Without foreknowledge about the vinegar, most of them chose the vinegary MIT Brew. But when they knew in advance that the MIT Brew had been laced with balsamic vinegar, they wrinkled their noses and requested the standard beer instead.


A follow-up experiment involved coffee and a lot of potential additives.

  1. regular – milk, cream, “half-and-half”, white sugar, brown sugar, and
  2. unusual – cloves, nutmeg, orange peel, anise, sweet paprika, and cardamom

None of our odd condiments were ever used.

The point of the experiment was that the condiment containers were varied.
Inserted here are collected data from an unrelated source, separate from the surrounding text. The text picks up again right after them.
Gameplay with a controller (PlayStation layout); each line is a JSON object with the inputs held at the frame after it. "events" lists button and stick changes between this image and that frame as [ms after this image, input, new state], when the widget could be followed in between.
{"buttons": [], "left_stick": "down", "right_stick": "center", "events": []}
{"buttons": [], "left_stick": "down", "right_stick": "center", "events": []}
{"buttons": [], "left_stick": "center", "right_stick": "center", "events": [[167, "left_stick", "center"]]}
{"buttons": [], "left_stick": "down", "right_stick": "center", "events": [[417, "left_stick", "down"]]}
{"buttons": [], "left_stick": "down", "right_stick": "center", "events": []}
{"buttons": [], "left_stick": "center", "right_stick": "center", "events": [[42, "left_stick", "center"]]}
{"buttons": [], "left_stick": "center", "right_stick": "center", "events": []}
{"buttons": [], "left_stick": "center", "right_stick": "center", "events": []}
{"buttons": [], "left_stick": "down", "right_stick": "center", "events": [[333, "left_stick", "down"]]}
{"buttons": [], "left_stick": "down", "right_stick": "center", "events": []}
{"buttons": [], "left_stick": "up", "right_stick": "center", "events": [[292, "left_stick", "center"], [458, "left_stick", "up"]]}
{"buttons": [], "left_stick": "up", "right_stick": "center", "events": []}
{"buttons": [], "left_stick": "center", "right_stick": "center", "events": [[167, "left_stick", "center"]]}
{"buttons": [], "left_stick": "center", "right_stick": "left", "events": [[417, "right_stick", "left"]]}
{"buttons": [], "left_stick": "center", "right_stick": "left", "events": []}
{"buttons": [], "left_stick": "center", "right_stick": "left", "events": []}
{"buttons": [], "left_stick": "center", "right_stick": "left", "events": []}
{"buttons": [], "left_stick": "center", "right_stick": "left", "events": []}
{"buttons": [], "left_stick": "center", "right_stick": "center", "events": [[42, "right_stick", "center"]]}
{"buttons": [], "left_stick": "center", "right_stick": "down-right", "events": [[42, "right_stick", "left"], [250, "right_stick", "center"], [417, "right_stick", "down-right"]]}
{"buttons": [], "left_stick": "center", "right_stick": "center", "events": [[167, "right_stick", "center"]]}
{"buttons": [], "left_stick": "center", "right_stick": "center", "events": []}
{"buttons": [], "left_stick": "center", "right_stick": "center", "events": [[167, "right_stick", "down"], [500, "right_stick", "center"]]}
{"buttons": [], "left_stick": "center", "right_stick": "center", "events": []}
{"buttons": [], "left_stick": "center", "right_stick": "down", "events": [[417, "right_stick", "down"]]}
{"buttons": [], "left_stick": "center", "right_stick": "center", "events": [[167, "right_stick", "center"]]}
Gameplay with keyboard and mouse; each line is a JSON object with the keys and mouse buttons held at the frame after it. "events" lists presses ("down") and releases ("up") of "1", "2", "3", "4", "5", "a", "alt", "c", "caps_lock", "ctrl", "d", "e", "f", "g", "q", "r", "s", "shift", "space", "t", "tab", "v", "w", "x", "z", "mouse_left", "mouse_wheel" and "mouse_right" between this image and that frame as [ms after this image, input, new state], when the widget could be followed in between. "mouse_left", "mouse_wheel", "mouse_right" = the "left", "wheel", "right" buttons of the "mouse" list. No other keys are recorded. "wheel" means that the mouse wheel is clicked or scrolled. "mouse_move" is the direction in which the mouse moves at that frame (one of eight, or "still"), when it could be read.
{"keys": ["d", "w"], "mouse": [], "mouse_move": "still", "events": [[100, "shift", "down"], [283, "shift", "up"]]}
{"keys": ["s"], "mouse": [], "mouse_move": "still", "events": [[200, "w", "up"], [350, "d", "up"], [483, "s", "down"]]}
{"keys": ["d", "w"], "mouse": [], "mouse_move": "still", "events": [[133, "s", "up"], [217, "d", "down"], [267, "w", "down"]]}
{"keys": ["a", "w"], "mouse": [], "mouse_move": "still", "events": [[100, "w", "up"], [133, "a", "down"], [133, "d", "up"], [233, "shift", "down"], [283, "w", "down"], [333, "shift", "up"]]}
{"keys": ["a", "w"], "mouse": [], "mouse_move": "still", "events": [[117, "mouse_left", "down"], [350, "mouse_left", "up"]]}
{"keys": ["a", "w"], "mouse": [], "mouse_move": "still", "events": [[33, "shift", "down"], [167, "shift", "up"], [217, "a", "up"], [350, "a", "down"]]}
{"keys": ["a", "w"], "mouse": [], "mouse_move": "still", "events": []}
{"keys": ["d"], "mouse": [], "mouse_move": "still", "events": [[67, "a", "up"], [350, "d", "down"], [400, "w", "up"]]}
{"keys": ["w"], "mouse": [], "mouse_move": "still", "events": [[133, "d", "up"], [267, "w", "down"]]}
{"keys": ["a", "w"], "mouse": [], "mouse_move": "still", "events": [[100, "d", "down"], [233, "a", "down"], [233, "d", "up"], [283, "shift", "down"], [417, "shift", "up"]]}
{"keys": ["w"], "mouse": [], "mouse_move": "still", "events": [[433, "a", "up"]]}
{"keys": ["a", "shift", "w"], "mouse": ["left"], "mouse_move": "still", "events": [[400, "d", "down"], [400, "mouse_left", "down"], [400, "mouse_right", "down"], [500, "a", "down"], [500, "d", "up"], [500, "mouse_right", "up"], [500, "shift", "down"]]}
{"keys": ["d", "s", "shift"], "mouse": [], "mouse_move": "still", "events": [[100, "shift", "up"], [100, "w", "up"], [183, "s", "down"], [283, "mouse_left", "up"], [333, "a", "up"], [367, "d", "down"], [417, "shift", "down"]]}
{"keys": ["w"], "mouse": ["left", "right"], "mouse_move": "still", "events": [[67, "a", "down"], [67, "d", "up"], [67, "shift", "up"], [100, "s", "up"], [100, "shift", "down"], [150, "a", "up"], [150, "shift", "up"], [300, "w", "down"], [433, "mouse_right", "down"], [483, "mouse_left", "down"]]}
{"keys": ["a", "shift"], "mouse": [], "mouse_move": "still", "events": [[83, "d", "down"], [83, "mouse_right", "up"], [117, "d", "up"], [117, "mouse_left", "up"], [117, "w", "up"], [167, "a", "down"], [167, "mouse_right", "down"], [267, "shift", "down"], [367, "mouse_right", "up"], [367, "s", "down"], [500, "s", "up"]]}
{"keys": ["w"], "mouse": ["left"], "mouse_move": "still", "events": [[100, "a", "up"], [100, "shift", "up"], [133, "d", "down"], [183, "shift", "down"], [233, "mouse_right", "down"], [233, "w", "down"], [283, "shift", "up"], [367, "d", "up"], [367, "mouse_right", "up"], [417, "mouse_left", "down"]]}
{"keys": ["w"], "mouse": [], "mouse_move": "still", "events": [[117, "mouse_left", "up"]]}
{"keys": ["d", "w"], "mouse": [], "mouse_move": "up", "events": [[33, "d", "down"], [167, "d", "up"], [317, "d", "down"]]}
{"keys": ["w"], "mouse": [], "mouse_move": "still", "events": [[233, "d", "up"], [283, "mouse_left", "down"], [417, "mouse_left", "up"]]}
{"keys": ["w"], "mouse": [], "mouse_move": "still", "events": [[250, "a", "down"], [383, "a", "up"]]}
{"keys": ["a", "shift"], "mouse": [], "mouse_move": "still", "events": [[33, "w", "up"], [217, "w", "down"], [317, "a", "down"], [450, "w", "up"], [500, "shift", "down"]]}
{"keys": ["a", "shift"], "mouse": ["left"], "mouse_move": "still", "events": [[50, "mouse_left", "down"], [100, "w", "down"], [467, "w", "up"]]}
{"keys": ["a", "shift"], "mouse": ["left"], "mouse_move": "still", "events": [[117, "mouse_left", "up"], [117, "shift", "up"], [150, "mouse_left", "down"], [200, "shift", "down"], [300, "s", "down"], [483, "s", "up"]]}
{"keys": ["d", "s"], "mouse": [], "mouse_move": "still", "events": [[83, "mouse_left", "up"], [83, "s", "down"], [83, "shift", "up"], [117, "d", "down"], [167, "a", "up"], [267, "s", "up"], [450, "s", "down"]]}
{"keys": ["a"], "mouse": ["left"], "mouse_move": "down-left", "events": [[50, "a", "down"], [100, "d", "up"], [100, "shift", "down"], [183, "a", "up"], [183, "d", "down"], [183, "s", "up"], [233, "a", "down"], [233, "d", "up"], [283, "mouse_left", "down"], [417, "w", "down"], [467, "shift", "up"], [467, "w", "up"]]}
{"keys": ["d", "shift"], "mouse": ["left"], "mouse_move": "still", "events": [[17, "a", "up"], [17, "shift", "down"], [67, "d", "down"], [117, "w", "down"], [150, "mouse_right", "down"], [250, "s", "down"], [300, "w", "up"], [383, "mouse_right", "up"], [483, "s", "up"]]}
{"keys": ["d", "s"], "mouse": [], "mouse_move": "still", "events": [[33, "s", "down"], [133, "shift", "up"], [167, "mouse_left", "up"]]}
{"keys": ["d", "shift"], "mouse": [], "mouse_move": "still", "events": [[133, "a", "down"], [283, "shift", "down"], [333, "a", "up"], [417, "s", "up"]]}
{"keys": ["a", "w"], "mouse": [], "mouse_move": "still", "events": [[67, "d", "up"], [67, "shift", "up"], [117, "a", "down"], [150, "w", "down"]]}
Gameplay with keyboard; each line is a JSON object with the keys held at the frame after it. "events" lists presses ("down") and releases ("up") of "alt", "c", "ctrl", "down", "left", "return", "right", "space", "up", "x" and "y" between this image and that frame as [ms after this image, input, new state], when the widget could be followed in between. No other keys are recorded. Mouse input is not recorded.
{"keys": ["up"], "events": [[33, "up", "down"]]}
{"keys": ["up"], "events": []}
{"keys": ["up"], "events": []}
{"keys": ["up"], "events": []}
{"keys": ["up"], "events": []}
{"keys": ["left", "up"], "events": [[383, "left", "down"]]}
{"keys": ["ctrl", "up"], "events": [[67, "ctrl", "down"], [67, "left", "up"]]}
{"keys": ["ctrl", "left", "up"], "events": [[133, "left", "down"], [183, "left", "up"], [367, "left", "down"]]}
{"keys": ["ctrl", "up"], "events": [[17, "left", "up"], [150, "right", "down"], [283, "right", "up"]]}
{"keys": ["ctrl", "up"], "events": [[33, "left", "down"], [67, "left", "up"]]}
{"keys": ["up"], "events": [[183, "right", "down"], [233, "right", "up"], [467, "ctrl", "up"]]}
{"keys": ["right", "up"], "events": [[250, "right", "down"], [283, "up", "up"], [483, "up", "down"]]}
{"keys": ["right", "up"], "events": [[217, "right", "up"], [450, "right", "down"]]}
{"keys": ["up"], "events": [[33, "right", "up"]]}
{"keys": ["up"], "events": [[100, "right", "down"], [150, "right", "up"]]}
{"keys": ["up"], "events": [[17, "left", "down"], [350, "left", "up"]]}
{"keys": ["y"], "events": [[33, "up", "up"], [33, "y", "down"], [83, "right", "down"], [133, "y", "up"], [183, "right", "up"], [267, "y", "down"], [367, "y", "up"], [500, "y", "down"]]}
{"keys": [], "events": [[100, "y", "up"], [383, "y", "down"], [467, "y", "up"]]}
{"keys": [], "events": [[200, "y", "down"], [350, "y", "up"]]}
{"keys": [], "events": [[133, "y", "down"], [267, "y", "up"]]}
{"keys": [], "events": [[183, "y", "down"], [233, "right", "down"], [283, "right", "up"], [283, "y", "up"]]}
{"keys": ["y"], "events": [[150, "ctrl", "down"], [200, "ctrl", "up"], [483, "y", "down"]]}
Sometimes we placed them in beautiful glass-and-metal containers, set on a brushed metal tray with small silver spoons and nicely printed labels. At other times we placed [them] in white Styrofoam cups, the labels handwritten in a red felt-tip pen. [Or] we cut the Styrofoam cups shorter, [and] gave them jagged, hand-cut edges.

When the odd condiments were offered in the fancy containers, the coffee drinkers were much more likely to tell us that they liked the coffee a lot. When the coffee ambience looked upscale, the coffee tasted upscale.


The third experiment returned to beer to test whether knowledge informs us, or actually changes our experience.

  • Some subjects were told about the vinegar before they drank, and some after.

The students who found out about the vinegar after drinking the beer liked the beer much better than those who were told about the vinegar upfront.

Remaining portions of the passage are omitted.